### Task brief
Look below for the line containing "4. L’acceptation des événements"; from there through the line containing "reales y cómo encontrar empresa paso", both lines included, please set down each line exactly and nothing else.

(Saved entries)

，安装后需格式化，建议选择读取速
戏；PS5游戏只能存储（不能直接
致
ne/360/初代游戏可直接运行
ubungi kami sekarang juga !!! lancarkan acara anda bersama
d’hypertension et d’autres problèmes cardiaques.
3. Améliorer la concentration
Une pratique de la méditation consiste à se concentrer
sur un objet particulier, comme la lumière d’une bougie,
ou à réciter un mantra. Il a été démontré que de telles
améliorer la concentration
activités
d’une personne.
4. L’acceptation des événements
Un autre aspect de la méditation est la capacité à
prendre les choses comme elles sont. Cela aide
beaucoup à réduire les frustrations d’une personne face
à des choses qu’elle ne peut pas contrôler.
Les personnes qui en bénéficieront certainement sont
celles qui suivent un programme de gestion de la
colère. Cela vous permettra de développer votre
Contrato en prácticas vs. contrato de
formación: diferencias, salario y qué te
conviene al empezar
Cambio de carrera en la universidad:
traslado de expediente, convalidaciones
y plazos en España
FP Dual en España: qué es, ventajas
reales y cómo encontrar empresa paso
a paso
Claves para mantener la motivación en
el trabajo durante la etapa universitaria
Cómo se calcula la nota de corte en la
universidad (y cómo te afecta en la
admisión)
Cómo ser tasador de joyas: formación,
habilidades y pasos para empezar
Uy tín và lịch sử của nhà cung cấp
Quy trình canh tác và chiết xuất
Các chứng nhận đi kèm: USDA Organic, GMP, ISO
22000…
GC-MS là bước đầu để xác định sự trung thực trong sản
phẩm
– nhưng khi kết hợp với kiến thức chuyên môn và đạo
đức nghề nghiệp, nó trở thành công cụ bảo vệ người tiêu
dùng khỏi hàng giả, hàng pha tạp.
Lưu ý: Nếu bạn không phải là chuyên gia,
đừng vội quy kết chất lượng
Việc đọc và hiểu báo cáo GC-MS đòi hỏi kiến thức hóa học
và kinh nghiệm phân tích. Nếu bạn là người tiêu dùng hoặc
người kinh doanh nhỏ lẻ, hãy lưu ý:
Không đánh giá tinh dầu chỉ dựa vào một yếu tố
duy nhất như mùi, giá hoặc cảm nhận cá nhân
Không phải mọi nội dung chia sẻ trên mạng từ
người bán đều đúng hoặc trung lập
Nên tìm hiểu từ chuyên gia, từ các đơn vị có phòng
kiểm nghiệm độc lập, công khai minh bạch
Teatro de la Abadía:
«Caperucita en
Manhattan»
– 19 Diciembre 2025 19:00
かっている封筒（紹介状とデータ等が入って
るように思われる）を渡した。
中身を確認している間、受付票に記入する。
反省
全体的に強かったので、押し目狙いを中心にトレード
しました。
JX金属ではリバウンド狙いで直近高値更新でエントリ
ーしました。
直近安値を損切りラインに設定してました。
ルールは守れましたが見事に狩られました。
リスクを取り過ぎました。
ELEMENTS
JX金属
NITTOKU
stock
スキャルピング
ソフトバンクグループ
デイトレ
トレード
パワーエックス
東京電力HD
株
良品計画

### Task answer
4. L’acceptation des événements
Un autre aspect de la méditation est la capacité à
prendre les choses comme elles sont. Cela aide
beaucoup à réduire les frustrations d’une personne face
à des choses qu’elle ne peut pas contrôler.
Les personnes qui en bénéficieront certainement sont
celles qui suivent un programme de gestion de la
colère. Cela vous permettra de développer votre
Contrato en prácticas vs. contrato de
formación: diferencias, salario y qué te
conviene al empezar
Cambio de carrera en la universidad:
traslado de expediente, convalidaciones
y plazos en España
FP Dual en España: qué es, ventajas
reales y cómo encontrar empresa paso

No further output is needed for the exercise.